Hospital infection monitoring methods vary, skew data

Hospital infection monitoring methods vary, skew data


In about a quarter of U-S states, hospitals must publicly report patient safety data.

One measurement of safety is the number of bloodstream infections acquired by patients staying in each hospital.

These infections are often associated with the use of catheters, which are tubes implanted in the neck, chest or groin to aid in treatment.

Obviously, you can’t compare infection rates unless everyone uses the same assessment method.

But there are two popular ways of detecting hospital-acquired infections.

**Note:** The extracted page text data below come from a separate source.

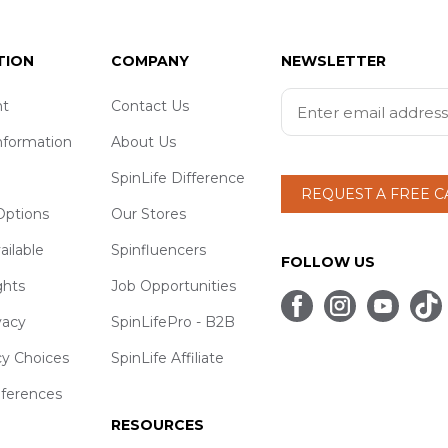
TION
COMPANY
NEWSLETTER
t
Contact Us
nformation
About Us
SpinLife Difference
REQUEST A FREE 
ptions
Our Stores
ailable
Spinfluencers
FOLLOW US
ghts
Job Opportunities
vacy
SpinLifePro - B2B
cy Choices
SpinLife Affiliate
eferences
RESOURCES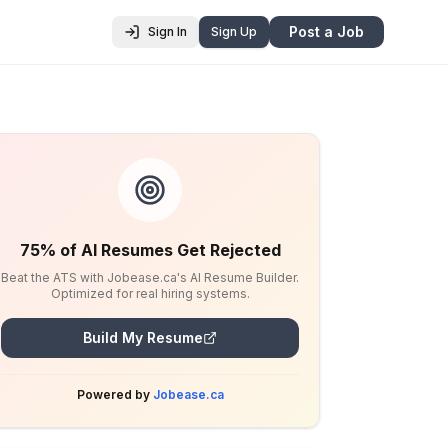
Post a Job
Sign In
Sign Up
75% of AI Resumes Get Rejected
Beat the ATS with Jobease.ca's AI Resume Builder.
Optimized for real hiring systems.
Build My Resume
Powered by
Jobease.ca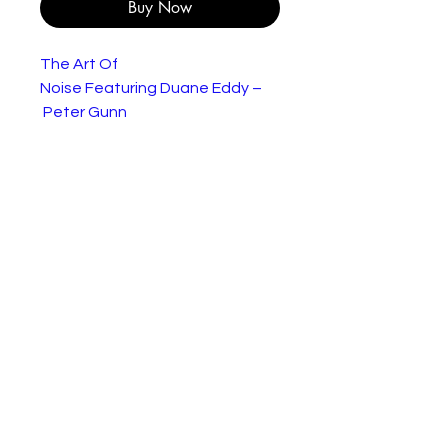
Buy Now
The Art Of
Noise Featuring Duane Eddy –
Peter Gunn
The single is in very good
condtion but the sleeve has
wear to the edges as shown.
Genre:
Electronic
Style:
Electro, Experimental
Year:
1986
Tracklist
The Art Of
Peter Gunn
3:
Noise Featuring D
4
uane Eddy–
9
The Art Of
Something
2:
Noise–
Always
2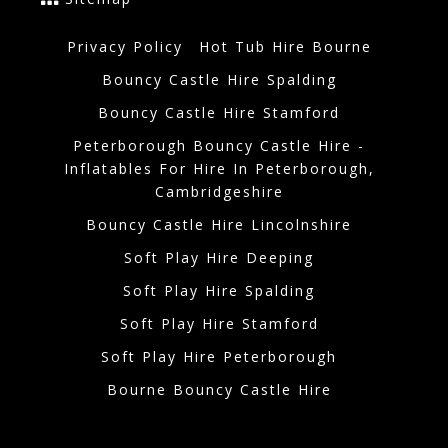
Privacy Policy
Hot Tub Hire Bourne
Bouncy Castle Hire Spalding
Bouncy Castle Hire Stamford
Peterborough Bouncy Castle Hire -
Inflatables For Hire In Peterborough,
Cambridgeshire
Bouncy Castle Hire Lincolnshire
Soft Play Hire Deeping
Soft Play Hire Spalding
Soft Play Hire Stamford
Soft Play Hire Peterborough
Bourne Bouncy Castle Hire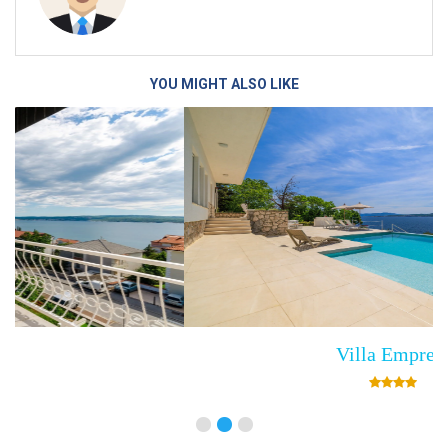
YOU MIGHT ALSO LIKE
Villa Empress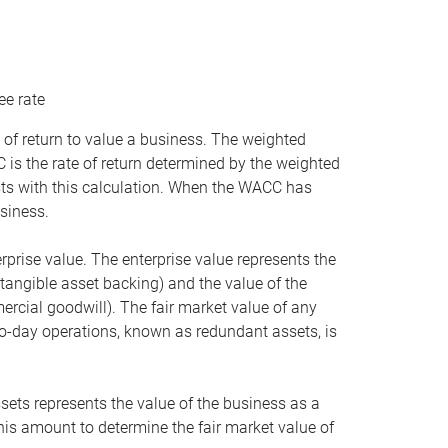
ee rate
 of return to value a business. The weighted
is the rate of return determined by the weighted
ists with this calculation. When the WACC has
siness.
rprise value. The enterprise value represents the
tangible asset backing) and the value of the
ercial goodwill). The fair market value of any
to-day operations, known as redundant assets, is
ssets represents the value of the business as a
this amount to determine the fair market value of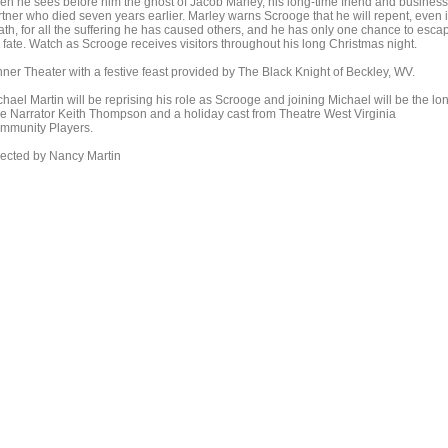
en he sees before him the ghost of Jacob Marley, his long-time friend and business
rtner who died seven years earlier. Marley warns Scrooge that he will repent, even 
ath, for all the suffering he has caused others, and he has only one chance to esca
s fate. Watch as Scrooge receives visitors throughout his long Christmas night.
nner Theater with a festive feast provided by The Black Knight of Beckley, WV.
hael Martin will be reprising his role as Scrooge and joining Michael will be the lo
me Narrator Keith Thompson and a holiday cast from Theatre West Virginia
mmunity Players.
rected by Nancy Martin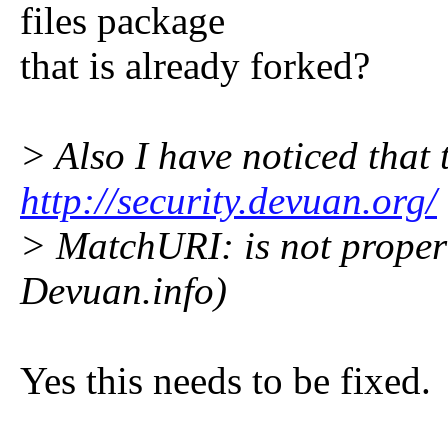
files package
that is already forked?
> Also I have noticed that t
http://security.devuan.org/
> MatchURI: is not proper 
Devuan.info)
Yes this needs to be fixed.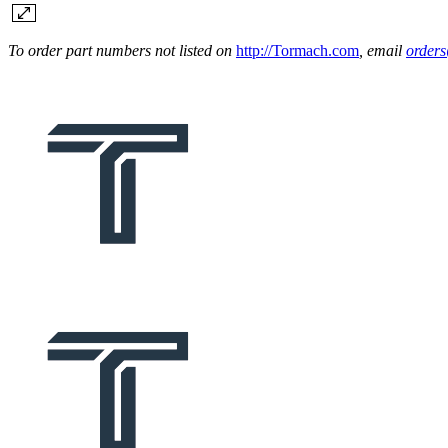
To order part numbers not listed on
http://Tormach.com
, email
order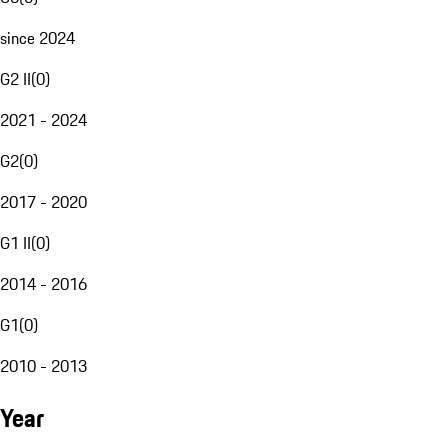
since 2024
G2 II
(
0
)
2021 - 2024
G2
(
0
)
2017 - 2020
G1 II
(
0
)
2014 - 2016
G1
(
0
)
2010 - 2013
Year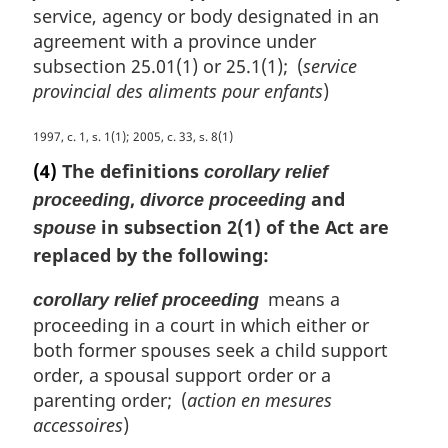
l
service, agency or body designated in an
n
agreement with a province under
o
subsection 25.01(1) or 25.1(1); (
service
t
provincial des aliments pour enfants
)
e
:
M
1997, c. 1, s. 1(1); 2005, c. 33, s. 8(1)
a
(4)
The definitions
corollary relief
r
,
and
proceeding
divorce proceeding
g
in subsection 2(1) of the Act are
i
spouse
n
replaced by the following:
a
l
means a
corollary relief proceeding
n
proceeding in a court in which either or
o
both former spouses seek a child support
t
order, a spousal support order or a
e
parenting order; (
action en mesures
:
accessoires
)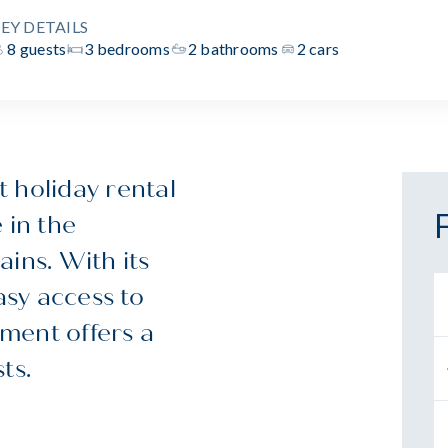
EY DETAILS
8 guests
3 bedrooms
2 bathrooms
2 cars
 holiday rental
 in the
ns. With its
sy access to
ment offers a
ts.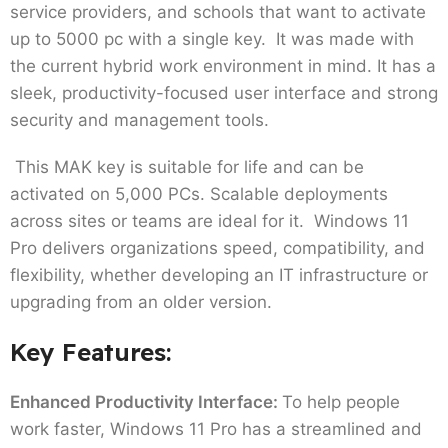
service providers, and schools that want to activate
up to 5000 pc with a single key. It was made with
the current hybrid work environment in mind. It has a
sleek, productivity-focused user interface and strong
security and management tools.
This MAK key is suitable for life and can be
activated on 5,000 PCs. Scalable deployments
across sites or teams are ideal for it. Windows 11
Pro delivers organizations speed, compatibility, and
flexibility, whether developing an IT infrastructure or
upgrading from an older version.
Key Features:
Enhanced Productivity Interface:
To help people
work faster, Windows 11 Pro has a streamlined and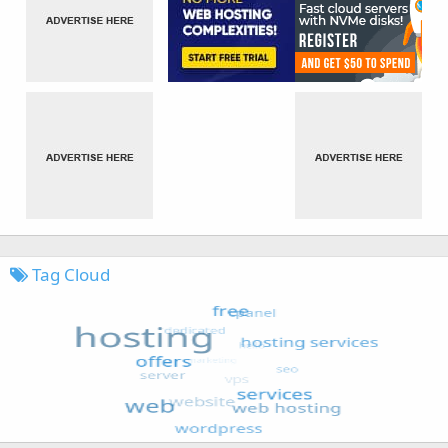
Tag Cloud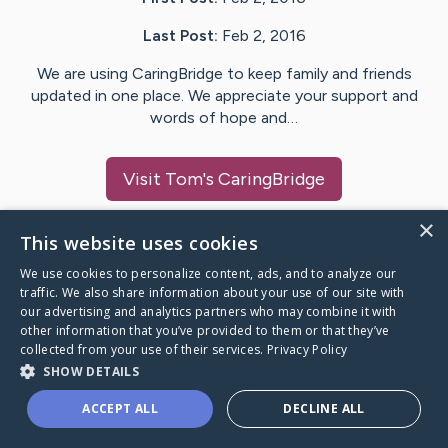
Last Post:
Feb 2, 2016
We are using CaringBridge to keep family and friends
updated in one place. We appreciate your support and
words of hope and…
Visit
Tom
's CaringBridge
×
This website uses cookies
We use cookies to personalize content, ads, and to analyze our
Caring Bridge dot org Ho
traffic. We also share information about your use of our site with
our advertising and analytics partners who may combine it with
other information that you’ve provided to them or that they’ve
collected from your use of their services.
Privacy Policy
SHOW DETAILS
A world where no one goes
ACCEPT ALL
DECLINE ALL
through a health journey alone.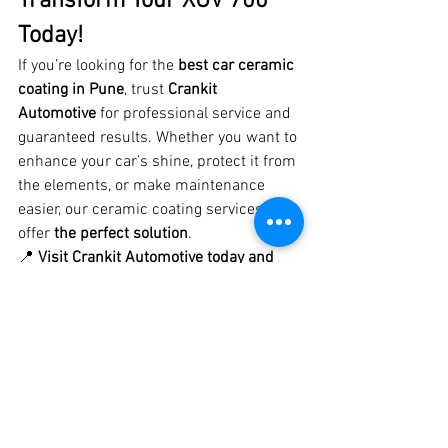
Transform Your XUV 700 
Today!
If you’re looking for the 
best car ceramic 
coating in Pune
, trust 
Crankit 
Automotive
 for professional service and 
guaranteed results. Whether you want to 
enhance your car’s shine, protect it from 
the elements, or make maintenance 
easier, our ceramic coating services 
offer 
the perfect solution
.
📍 
Visit Crankit Automotive today and 
give your XUV 700 the ultimate ceramic 
coating treatment!
#XUV700CeramicCoating
#BestCeramicCoatingPune
#CrankitAutomotive
#LuxuryCarCare
#PaintProtection
#CeramicCoatingPune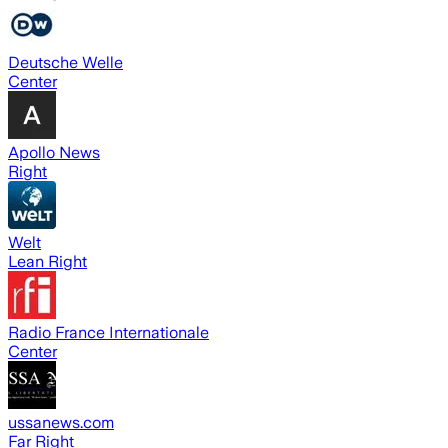
Deutsche Welle
Center
Apollo News
Right
Welt
Lean Right
Radio France Internationale
Center
ussanews.com
Far Right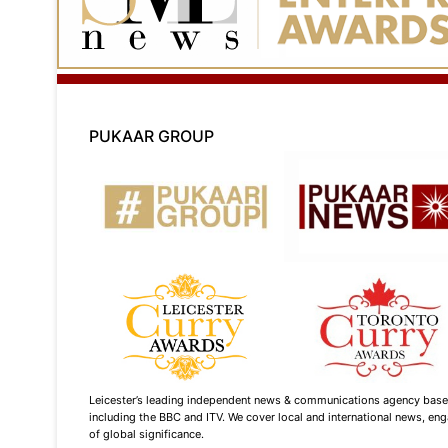
PUKAAR GROUP
Leicester’s leading independent news & communications agency based i
including the BBC and ITV. We cover local and international news, enga
of global significance.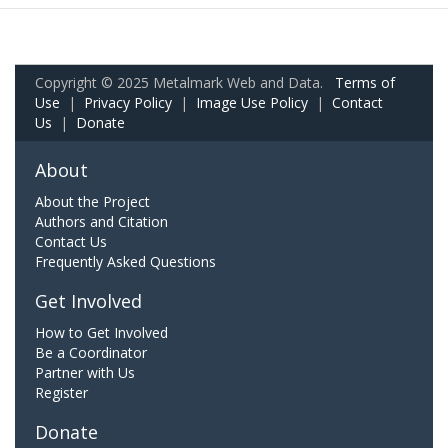
Copyright © 2025 Metalmark Web and Data.
Terms of
Use
|
Privacy Policy
|
Image Use Policy
|
Contact
Us
|
Donate
About
About the Project
Authors and Citation
Contact Us
Frequently Asked Questions
Get Involved
How to Get Involved
Be a Coordinator
Partner with Us
Register
Donate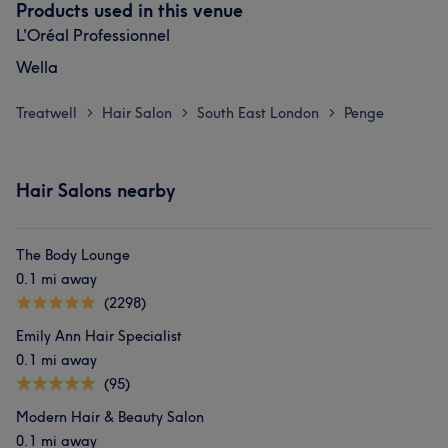
Products used in this venue
L'Oréal Professionnel
Wella
Treatwell
Hair Salon
South East London
Penge
>
>
>
Hair Salons nearby
The Body Lounge
0.1 mi away
(2298)
Emily Ann Hair Specialist
0.1 mi away
(95)
Modern Hair & Beauty Salon
0.1 mi away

One involves trained human observers, who employ objective criteria such as blood tests, combined with subjective judgments about how the infections occurred.

The other method involves only objective criteria, analyzed by computer algorithms.

A recent study in The Journal of the American Medical Association used both methods to evaluate the same patients.

The results varied dramatically.

The study involved twenty intensive-care units in a total of four medical centers.

According to the human observers, the overall infection rate averaged about three episodes for every one-thousand days of catheter use.

The computer algorithm yielded an average almost three times as high.

What’s more, the medical center with the lowest infection rate determined by human observers had the highest rate according to the computer algorithm.

Clearly, something’s wrong.

The researchers chalked it up to variability between the human observers. And there’s no clear “gold standard” for observation.

With an estimated ninety-nine-thousand U-S deaths resulting from hospital-acquired infections each year, a gold standard would prove helpful.

Lives are at stake, and patients deserve to make truly informed decisions about their health care options.